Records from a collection
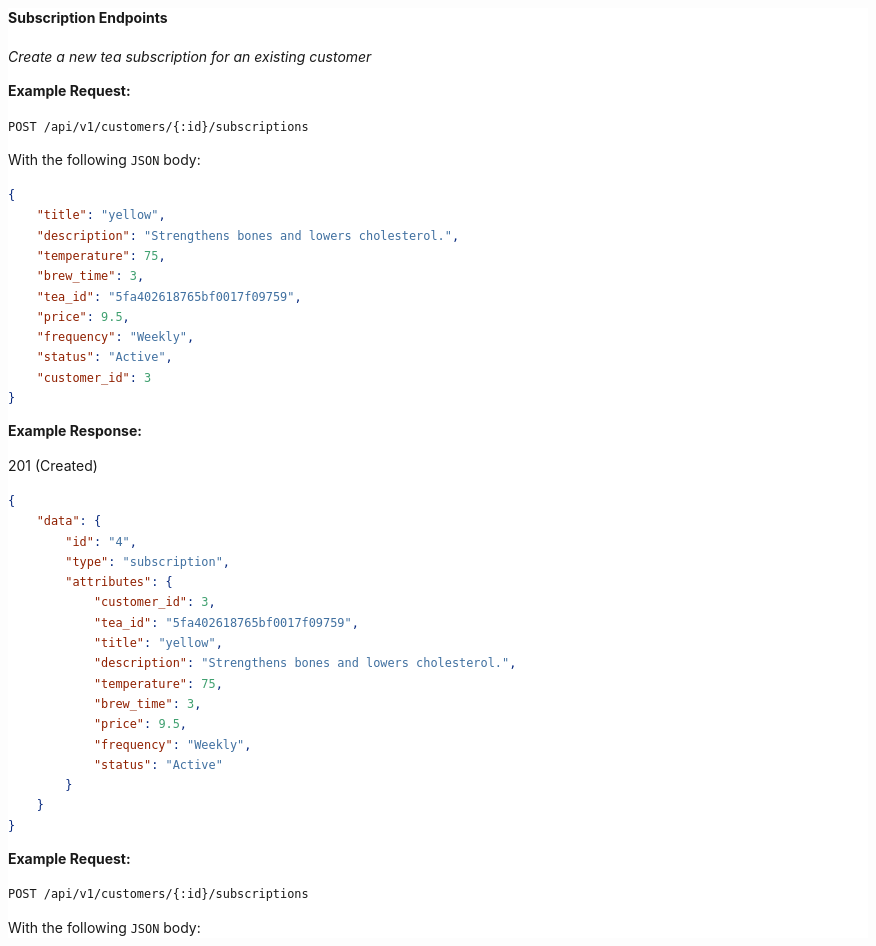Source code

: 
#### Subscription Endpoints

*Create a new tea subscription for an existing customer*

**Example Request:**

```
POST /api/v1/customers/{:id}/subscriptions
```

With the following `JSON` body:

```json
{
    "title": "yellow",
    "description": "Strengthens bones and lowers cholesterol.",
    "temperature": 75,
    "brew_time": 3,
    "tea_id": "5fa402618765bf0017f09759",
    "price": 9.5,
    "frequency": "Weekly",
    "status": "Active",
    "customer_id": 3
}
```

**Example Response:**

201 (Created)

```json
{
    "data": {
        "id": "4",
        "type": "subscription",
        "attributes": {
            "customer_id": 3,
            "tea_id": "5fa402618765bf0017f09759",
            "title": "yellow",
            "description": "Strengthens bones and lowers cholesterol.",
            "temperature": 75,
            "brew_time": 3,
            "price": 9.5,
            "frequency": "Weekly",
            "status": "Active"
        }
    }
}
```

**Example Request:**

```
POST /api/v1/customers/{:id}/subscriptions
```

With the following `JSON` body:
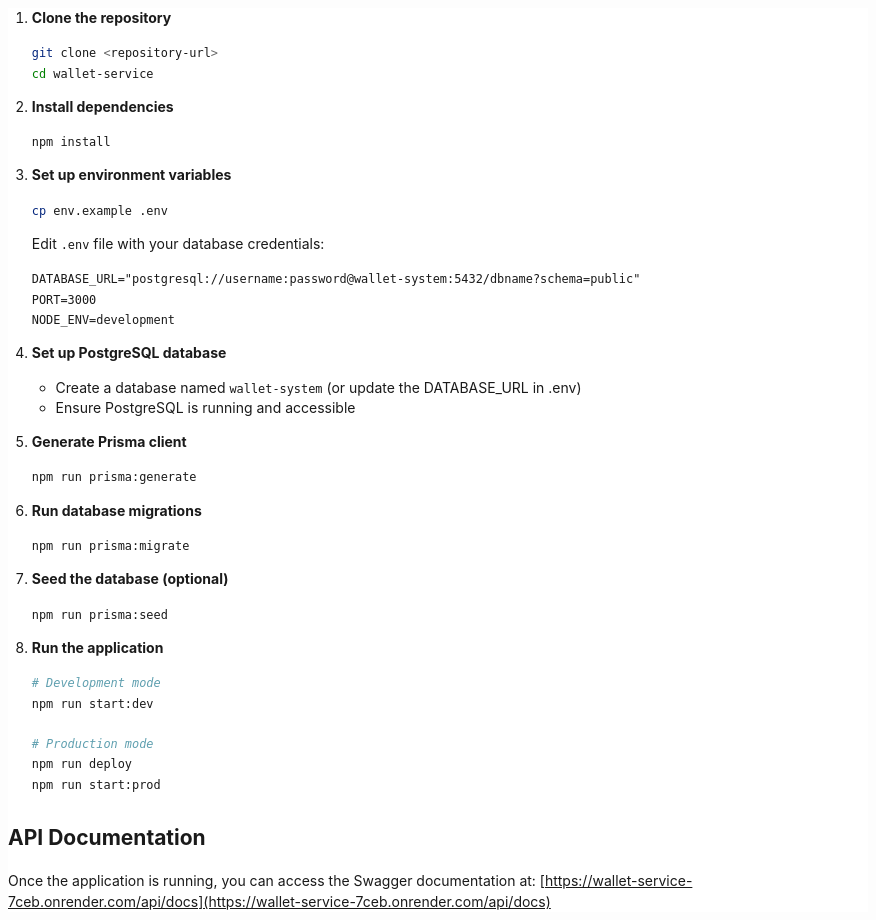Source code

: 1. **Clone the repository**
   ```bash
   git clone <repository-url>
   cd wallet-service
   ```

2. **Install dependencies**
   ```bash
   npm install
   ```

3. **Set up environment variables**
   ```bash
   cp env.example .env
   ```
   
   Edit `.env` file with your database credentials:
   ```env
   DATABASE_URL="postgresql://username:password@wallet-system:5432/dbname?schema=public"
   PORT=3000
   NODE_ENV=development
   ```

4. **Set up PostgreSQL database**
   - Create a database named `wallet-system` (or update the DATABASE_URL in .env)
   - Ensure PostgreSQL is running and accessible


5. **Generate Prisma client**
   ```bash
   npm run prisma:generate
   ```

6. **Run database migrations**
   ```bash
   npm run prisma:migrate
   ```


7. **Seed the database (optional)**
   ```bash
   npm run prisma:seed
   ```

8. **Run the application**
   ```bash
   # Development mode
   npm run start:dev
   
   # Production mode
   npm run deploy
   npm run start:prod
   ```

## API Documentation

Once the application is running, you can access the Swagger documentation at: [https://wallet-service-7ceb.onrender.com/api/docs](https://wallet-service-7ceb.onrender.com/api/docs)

What to work on.
Would you copy out exactly the lines from the one holding "6. **Run database migrations**" through the end of the entries above, both ends included?

Answer section.
6. **Run database migrations**
   ```bash
   npm run prisma:migrate
   ```


7. **Seed the database (optional)**
   ```bash
   npm run prisma:seed
   ```

8. **Run the application**
   ```bash
   # Development mode
   npm run start:dev
   
   # Production mode
   npm run deploy
   npm run start:prod
   ```

## API Documentation

Once the application is running, you can access the Swagger documentation at: [https://wallet-service-7ceb.onrender.com/api/docs](https://wallet-service-7ceb.onrender.com/api/docs)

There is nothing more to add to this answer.